CHARLTON HESTON MORRE
Lisboa, 30 de Março de 2018
Eu quero começar por compartilhar convosco uma cena de filme. Imaginem um descapotável vermelho a passar pelas ruas vazias de uma grande cidade. O condutor, que usa uns óculos escuros muito estilosos, põe uma cassete a tocar. Podem imaginar a música que preferirem a tocar nesta cassete. Qualquer uma serve.
Enquanto ouvimos a música, a câmara acompanha o condutor no seu percurso. Não há outros carros nas ruas, o que dá uma certa qualidade fantasmagórica ao cenário todo. E também não há mais ninguém à vista, nem uma única pessoa. O carro passa por ruas cobertas de papéis e móveis abandonados, até que o condutor pára diante de um prédio. Algo chamou a sua atenção. Sem dizer uma palavra, ele ergue-se do carro com uma metralhadora nas mãos e dispara uma longa rajada de balas contra uma das janelas do prédio, onde vemos brevemente um vulto que foge.
Depois o condutor guarda a metralhadora com o cano ainda a fumegar e parte no seu descapotável vermelho sem olhar para trás, levantando uma nuvem de papéis. O nome do filme aparece no ecrã: “The Omega Man”.
Assisti a este filme pela primeira vez numa madrugada de insónia diante da TV, quando tinha uns 14 anos, sem ter ideia de que filme seria. Esta rajada de metralhadora logo à partida surpreendeu-me, chocou-me, entusiasmou-me. O que estava a acontecer ali? Onde estava toda a gente? Quem seria capaz de disparar assim sem hesitação contra uma sombra mal entrevista? Podia estar a atirar contra uma camareira de hotel, um empregado de escritório, uma velhinha carregada de compras, uma criança a jogar à bola nos corredores do prédio. Quem seria este condutor? Um assassino, um psicopata, um terrorista?
Não, ele é o herói deste filme.
O filme é de 1971, no Brasil chamou-se “A última esperança da Terra”. O ator que faz de condutor é o Charlton Heston. Ele é a única pessoa imune a uma praga bacteriológica que matou praticamente toda a humanidade, transformando os poucos sobreviventes em mutantes agressivos que vivem nas sombras.
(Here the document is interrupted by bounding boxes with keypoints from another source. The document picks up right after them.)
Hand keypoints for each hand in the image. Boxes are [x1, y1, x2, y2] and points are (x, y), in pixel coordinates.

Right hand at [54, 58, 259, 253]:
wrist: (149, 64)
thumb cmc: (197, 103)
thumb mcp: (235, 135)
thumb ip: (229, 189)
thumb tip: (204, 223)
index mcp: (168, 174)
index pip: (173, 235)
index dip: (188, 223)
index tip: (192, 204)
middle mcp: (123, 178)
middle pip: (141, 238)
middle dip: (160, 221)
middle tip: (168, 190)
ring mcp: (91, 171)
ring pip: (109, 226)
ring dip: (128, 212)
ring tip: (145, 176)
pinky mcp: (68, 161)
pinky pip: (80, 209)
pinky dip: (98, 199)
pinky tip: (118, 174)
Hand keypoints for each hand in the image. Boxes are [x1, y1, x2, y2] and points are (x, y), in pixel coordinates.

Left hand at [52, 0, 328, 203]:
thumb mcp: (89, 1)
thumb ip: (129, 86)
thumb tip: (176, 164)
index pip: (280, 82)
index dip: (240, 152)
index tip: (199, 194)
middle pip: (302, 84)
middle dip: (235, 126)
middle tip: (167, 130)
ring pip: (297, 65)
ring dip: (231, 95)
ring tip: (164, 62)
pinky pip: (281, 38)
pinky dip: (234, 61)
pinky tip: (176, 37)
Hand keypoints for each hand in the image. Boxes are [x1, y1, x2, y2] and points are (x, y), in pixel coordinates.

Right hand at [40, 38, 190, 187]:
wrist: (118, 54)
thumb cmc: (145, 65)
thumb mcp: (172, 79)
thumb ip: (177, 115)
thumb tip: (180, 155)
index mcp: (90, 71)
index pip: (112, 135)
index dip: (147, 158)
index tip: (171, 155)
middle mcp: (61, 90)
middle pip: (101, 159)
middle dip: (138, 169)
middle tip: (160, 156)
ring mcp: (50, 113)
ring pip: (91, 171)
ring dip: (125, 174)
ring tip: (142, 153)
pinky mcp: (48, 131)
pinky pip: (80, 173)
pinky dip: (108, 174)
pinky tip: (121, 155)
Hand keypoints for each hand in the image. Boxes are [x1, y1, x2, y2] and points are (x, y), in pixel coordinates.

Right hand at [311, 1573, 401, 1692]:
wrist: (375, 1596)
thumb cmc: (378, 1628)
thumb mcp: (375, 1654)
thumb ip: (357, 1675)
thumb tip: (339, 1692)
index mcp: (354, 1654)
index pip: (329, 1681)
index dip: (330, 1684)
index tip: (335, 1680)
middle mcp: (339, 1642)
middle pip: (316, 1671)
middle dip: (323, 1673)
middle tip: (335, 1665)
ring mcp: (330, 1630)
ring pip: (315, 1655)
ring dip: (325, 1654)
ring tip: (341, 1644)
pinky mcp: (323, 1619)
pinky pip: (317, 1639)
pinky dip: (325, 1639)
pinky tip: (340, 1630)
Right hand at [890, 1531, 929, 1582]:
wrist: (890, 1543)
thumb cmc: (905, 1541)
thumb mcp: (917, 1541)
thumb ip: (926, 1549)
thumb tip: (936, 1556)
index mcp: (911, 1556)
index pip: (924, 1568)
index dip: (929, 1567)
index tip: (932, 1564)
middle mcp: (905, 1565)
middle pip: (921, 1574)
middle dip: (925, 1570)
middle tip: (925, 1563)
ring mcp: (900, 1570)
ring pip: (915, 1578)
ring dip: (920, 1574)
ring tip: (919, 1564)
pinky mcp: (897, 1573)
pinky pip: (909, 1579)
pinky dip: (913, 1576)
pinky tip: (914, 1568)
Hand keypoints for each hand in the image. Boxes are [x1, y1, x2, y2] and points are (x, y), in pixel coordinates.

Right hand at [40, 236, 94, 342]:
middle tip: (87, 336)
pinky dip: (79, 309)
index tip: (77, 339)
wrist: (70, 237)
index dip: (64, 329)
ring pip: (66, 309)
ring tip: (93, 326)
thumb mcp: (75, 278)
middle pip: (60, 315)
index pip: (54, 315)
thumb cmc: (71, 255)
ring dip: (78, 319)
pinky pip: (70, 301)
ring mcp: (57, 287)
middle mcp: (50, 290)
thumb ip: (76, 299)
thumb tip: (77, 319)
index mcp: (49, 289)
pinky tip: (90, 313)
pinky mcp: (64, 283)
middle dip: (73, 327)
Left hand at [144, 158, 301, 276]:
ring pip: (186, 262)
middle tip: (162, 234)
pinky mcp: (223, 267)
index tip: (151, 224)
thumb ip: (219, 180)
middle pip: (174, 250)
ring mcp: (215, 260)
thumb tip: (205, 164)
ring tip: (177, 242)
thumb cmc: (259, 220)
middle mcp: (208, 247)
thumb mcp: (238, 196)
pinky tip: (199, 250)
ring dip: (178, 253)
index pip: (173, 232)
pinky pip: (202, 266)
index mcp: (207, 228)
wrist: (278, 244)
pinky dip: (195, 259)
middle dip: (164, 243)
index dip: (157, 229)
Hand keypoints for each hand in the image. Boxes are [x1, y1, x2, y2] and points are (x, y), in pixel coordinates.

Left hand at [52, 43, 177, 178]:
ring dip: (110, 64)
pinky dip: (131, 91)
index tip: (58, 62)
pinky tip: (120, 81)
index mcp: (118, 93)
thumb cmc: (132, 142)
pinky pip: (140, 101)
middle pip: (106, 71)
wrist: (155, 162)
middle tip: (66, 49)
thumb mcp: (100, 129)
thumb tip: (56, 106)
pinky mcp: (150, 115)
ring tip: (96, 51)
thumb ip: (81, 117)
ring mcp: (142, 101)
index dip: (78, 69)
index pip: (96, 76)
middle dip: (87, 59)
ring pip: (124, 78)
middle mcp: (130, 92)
Estes mutantes perseguem o personagem do Charlton Heston, que por sua vez persegue os mutantes. Como um daqueles desenhos animados de gatos e ratos, mas mais deprimente. Principalmente porque não há acordo possível aqui. Não há conciliação, entendimento, diplomacia. Só rajadas de metralhadora, fogueiras e lanças. E no fim o Charlton Heston morre.
Agora eu queria convidar-vos a imaginar que algo semelhante aconteceu connosco. Um apocalipse zombie exterminou a maior parte da humanidade, e deixou-nos isolados neste lugar, o Teatro Nacional D. Maria II, em Lisboa, Europa, cercados por uma horda de mortos-vivos famintos que desejam apenas entrar nesta sala e mastigar os nossos intestinos enquanto o sangue ainda gorgoleja nas nossas gargantas. Eles estão a bater à porta.
E diante disso eu queria que cada um aqui se perguntasse: o que é que eu estou disposto a fazer para sobreviver numa situação como esta?
PS. Ex-zombies: uma conferência ocupou a sala de cenografia do Teatro Nacional D. Maria II entre os dias 01 e 27 de Março de 2018, tendo destruído um número irracional de melancias entre ensaios e apresentações, como bem atesta a diretora de cena Catarina Mendes.